**What you have to do**
Where in the listing does the word "other" appear? Report each line that holds it.

**Data for this exercise**

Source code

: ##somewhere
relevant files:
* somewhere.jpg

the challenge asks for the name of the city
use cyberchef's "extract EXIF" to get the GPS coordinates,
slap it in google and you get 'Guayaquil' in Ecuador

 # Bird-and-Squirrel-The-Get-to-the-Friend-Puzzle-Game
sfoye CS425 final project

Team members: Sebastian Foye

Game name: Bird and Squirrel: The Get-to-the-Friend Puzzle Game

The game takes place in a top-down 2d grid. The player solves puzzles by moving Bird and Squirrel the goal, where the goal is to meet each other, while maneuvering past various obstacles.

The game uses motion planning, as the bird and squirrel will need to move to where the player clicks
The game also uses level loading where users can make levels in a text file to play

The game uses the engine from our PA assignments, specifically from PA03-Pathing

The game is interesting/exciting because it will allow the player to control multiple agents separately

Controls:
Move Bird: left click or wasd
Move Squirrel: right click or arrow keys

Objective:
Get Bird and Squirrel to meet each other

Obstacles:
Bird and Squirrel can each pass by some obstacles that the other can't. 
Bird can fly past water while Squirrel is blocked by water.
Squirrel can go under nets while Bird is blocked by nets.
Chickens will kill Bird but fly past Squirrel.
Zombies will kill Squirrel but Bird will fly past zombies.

**Exercise solution**
The game takes place in a top-down 2d grid. The player solves puzzles by moving Bird and Squirrel the goal, where the goal is to meet each other, while maneuvering past various obstacles.
Get Bird and Squirrel to meet each other
Bird and Squirrel can each pass by some obstacles that the other can't. 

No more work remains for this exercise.